• [ИСХОДНЫЙ ТЕКСТ]:
────────────────
Итак, меркантилистская торговля была подчинена политической силе Короны и сохраняла зависимость от нее. Она не вела к развитию нововременной миросистемы, основанной на новом способе территориальной организации и международных отношений, а, по существу, занималась расширением донововременной логики абсолютистской территориальной организации на неевропейский мир. Как утверждает Розенберг, «международная экономика абсолютистских империй структурно несоизмерима с нововременной мировой экономикой» [Rosenberg. 1994. Р. 92][173]. Торговый капитализм в династических условиях был продолжением стратегии геополитического накопления богатств, присущей донововременным государствам, а не качественным изменением логики мирового порядка. «Логика торгового капитализма… в конечном счете на международном уровне нашла выражение в имперской организации мировой торговли периода раннего Нового времени» [Boyle. 1994. Р. 355]. Именно потому, что представители миросистемного анализа приравнивают торговлю на длинные расстояния к капитализму, который соответственно становится феноменом, обнаруженным практически во всех международных экономических системах, они вынуждены датировать начало нововременной миросистемы все более давними этапами прошлого, заканчивая в итоге бессмысленными спекуляциями о миросистеме, которой уже пять тысяч лет [Abu-Lughod. 1989; Frank, Gills. 1993].
────────────────
• [СТРОКИ ДАННЫХ]:
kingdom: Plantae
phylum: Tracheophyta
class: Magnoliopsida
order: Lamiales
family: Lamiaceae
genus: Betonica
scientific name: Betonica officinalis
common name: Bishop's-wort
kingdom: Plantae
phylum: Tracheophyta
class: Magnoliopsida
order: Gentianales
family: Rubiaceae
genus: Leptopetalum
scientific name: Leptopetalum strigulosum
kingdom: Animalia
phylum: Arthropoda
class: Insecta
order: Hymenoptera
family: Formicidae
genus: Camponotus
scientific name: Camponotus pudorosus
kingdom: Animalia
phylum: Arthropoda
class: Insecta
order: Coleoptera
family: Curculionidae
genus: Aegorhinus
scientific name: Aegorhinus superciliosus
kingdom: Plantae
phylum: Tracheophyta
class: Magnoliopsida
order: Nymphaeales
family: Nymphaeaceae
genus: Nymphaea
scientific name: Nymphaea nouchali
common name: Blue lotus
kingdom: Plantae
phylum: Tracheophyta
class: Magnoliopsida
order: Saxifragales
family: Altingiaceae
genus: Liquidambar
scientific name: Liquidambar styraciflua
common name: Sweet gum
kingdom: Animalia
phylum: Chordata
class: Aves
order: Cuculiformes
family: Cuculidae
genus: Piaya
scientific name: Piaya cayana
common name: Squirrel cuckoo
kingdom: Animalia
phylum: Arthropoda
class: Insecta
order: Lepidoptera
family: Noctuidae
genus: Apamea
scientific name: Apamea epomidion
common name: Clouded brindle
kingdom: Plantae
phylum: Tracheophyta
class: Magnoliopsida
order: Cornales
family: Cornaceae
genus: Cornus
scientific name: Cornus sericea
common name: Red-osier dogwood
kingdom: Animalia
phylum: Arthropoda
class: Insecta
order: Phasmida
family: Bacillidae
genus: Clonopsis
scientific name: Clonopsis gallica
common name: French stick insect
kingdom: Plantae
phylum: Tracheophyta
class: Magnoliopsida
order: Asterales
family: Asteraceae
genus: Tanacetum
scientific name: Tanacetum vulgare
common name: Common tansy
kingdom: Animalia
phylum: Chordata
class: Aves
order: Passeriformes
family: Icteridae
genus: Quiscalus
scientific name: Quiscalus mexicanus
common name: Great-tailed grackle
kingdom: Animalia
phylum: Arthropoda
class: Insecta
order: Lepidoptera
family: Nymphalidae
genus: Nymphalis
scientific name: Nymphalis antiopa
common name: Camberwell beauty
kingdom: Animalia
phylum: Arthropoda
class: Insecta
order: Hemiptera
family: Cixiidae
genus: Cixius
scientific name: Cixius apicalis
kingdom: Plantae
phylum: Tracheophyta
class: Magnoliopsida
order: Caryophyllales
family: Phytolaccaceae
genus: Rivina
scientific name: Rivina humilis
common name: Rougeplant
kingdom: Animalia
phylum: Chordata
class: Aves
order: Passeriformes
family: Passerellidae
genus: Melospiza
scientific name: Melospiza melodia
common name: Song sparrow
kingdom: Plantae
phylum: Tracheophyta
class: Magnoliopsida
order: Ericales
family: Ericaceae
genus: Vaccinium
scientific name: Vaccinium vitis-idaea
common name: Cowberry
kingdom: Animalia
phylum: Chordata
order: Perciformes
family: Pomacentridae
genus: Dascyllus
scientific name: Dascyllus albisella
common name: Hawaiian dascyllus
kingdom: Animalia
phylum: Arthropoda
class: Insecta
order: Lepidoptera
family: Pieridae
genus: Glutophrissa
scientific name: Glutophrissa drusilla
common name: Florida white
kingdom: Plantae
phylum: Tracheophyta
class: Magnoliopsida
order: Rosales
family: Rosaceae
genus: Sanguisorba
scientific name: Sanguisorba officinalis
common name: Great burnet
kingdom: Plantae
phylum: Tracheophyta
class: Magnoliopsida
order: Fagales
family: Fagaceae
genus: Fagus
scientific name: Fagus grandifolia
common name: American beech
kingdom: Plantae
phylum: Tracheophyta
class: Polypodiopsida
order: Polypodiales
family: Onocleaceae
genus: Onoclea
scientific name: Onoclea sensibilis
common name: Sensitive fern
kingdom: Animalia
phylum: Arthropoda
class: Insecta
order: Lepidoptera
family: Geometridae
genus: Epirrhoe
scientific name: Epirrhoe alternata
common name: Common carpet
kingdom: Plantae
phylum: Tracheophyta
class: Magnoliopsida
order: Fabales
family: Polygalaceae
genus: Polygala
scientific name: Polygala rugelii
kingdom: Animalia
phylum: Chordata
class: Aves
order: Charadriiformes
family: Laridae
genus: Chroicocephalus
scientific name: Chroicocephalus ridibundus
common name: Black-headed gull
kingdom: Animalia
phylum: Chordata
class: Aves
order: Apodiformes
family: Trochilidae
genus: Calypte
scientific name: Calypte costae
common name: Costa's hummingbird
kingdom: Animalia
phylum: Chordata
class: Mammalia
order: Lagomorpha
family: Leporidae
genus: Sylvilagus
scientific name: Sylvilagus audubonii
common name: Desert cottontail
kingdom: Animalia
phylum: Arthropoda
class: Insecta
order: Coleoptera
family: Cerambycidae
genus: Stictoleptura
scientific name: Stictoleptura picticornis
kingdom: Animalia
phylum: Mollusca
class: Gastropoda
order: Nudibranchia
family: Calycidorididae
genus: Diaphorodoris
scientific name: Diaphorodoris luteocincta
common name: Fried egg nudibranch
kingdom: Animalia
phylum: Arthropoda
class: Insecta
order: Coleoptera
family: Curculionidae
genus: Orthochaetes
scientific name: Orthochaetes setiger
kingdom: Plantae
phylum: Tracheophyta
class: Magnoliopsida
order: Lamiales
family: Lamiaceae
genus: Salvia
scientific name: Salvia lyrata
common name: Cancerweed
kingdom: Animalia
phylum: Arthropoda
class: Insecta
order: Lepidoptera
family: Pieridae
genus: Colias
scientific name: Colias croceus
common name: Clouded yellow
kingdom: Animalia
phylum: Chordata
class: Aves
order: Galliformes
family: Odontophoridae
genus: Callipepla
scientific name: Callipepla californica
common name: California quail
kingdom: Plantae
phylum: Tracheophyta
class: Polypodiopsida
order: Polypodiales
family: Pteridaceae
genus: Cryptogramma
────────────────
• [ПОСТАВЛЕННАЯ ЗАДАЧА]: Перечислите все работы, на которые в исходном тексте есть ссылки в квадратных скобках с фамилией автора и годом. Для каждой укажите автора и год.

• [ОТВЕТ]:
- Rosenberg, 1994
- Boyle, 1994
- Abu-Lughod, 1989
- Frank, Gills, 1993